Team:Amsterdam/test/thijs/interlab

Before the GFP measurement, the a correction factor needed to be determined, so the ABS ₆₀₀ can be calculated correctly into the OD ₆₀₀ . This was done by measuring LUDOX in the plate reader and compare this data with the OD ₆₀₀ reference point. For the calculation of our cell based readings to the right GFP concentration a fluorescein fluorescent standard curve was made. This curve was made by reading out serial dilutions of fluorescein with phosphate buffered saline (PBS). The correction factor and the fluorescent standard curve are used to standardize the measurements for comparison between the different labs.

Multiple vectors, Test Devices, were transformed in E. Coli to insert different genes which would lead to different GFP expression. After transformation, two colonies of each strain were inoculated overnight. Then the samples were put in a 96-well plate and measured in the Fluorstar Optima (Software 2.20 Filmware 1.26) plate reader, this was repeated every two hours for six hours. Figure 1 shows the repeated measurements of the fluorescence for the different Test Devices and Figure 2 shows the absorbance for the test devices. After that, the data was filled in in the excel sheet provided by iGEM. This document devided the fluorescence by the absorbance in order to compare the data between labs equally.

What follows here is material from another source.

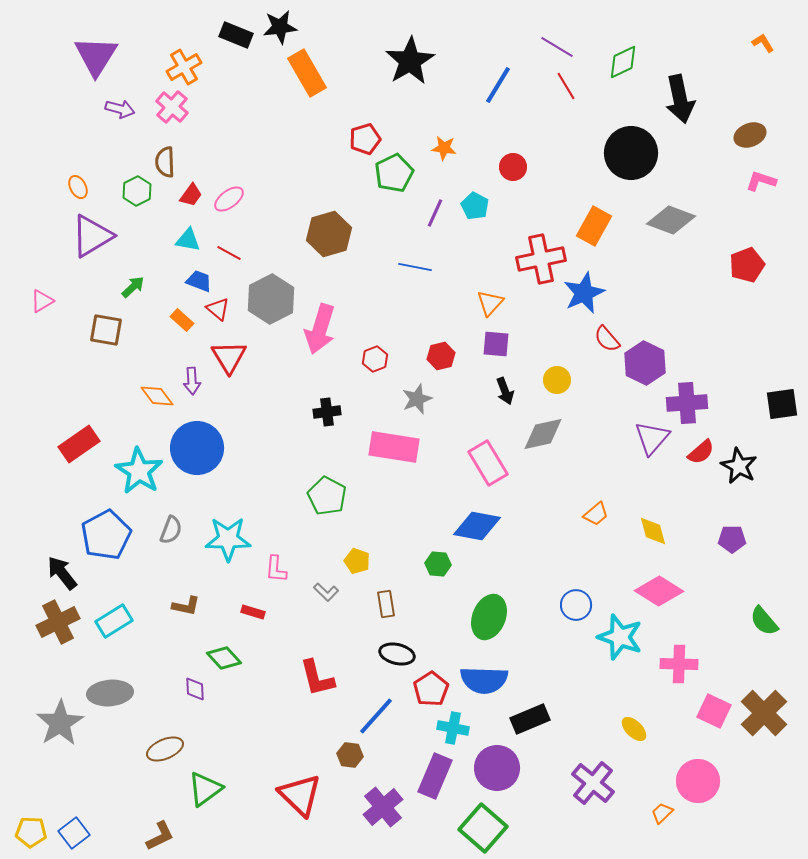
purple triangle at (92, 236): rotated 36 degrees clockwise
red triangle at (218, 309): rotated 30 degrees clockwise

Figure 1. Raw fluorescence plate reading measurements. The intensity of the GFP for the different conditions were measured over time and every one of them was measured at the same moment with the same settings.

Figure 2. Raw ABS ₆₀₀ plate reading measurements. This shows the measurements of the optical density at 600nm over a period of time. All the conditions were measured at the same moments and with the same settings.

Due to the fact that the results cannot be compared with results from the other iGEM teams. The iGEM Measurement Committee will analyse all the results and publish them. We are looking forward to the results and their interpretation of the results!